── Data lines ──

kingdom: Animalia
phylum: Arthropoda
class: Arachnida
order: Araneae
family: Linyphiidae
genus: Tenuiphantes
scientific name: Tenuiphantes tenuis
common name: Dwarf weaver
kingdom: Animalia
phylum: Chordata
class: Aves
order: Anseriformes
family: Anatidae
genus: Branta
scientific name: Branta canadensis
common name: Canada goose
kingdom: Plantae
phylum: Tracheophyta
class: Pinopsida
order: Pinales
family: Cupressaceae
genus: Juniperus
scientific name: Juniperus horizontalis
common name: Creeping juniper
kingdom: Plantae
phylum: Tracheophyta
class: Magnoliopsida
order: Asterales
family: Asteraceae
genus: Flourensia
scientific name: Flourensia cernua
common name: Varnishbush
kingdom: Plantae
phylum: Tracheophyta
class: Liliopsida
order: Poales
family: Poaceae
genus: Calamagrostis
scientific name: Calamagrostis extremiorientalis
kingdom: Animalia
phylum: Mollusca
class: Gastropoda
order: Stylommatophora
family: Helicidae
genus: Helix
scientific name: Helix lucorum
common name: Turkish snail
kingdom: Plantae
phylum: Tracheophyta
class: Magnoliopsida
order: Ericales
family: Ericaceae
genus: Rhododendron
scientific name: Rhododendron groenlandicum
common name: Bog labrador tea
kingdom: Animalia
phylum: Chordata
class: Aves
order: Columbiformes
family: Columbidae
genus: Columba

───

**Aim of the task:** Can you turn the lines above into a Markdown table with two columns, Row and Line, where each row holds the row number and one line, and any blank lines are left out?

**Task solution:**
| Row | Line |
|---|---|
| 1 | kingdom: Animalia |
| 2 | phylum: Arthropoda |
| 3 | class: Arachnida |
| 4 | order: Araneae |
| 5 | family: Linyphiidae |
| 6 | genus: Tenuiphantes |
| 7 | scientific name: Tenuiphantes tenuis |
| 8 | common name: Dwarf weaver |
| 9 | kingdom: Animalia |
| 10 | phylum: Chordata |
| 11 | class: Aves |
| 12 | order: Anseriformes |
| 13 | family: Anatidae |
| 14 | genus: Branta |
| 15 | scientific name: Branta canadensis |
| 16 | common name: Canada goose |
| 17 | kingdom: Plantae |
| 18 | phylum: Tracheophyta |
| 19 | class: Pinopsida |
| 20 | order: Pinales |
| 21 | family: Cupressaceae |
| 22 | genus: Juniperus |
| 23 | scientific name: Juniperus horizontalis |
| 24 | common name: Creeping juniper |
| 25 | kingdom: Plantae |
| 26 | phylum: Tracheophyta |
| 27 | class: Magnoliopsida |
| 28 | order: Asterales |
| 29 | family: Asteraceae |
| 30 | genus: Flourensia |
| 31 | scientific name: Flourensia cernua |
| 32 | common name: Varnishbush |
| 33 | kingdom: Plantae |
| 34 | phylum: Tracheophyta |
| 35 | class: Liliopsida |
| 36 | order: Poales |
| 37 | family: Poaceae |
| 38 | genus: Calamagrostis |
| 39 | scientific name: Calamagrostis extremiorientalis |
| 40 | kingdom: Animalia |
| 41 | phylum: Mollusca |
| 42 | class: Gastropoda |
| 43 | order: Stylommatophora |
| 44 | family: Helicidae |
| 45 | genus: Helix |
| 46 | scientific name: Helix lucorum |
| 47 | common name: Turkish snail |
| 48 | kingdom: Plantae |
| 49 | phylum: Tracheophyta |
| 50 | class: Magnoliopsida |
| 51 | order: Ericales |
| 52 | family: Ericaceae |
| 53 | genus: Rhododendron |
| 54 | scientific name: Rhododendron groenlandicum |
| 55 | common name: Bog labrador tea |
| 56 | kingdom: Animalia |
| 57 | phylum: Chordata |
| 58 | class: Aves |
| 59 | order: Columbiformes |
| 60 | family: Columbidae |
| 61 | genus: Columba |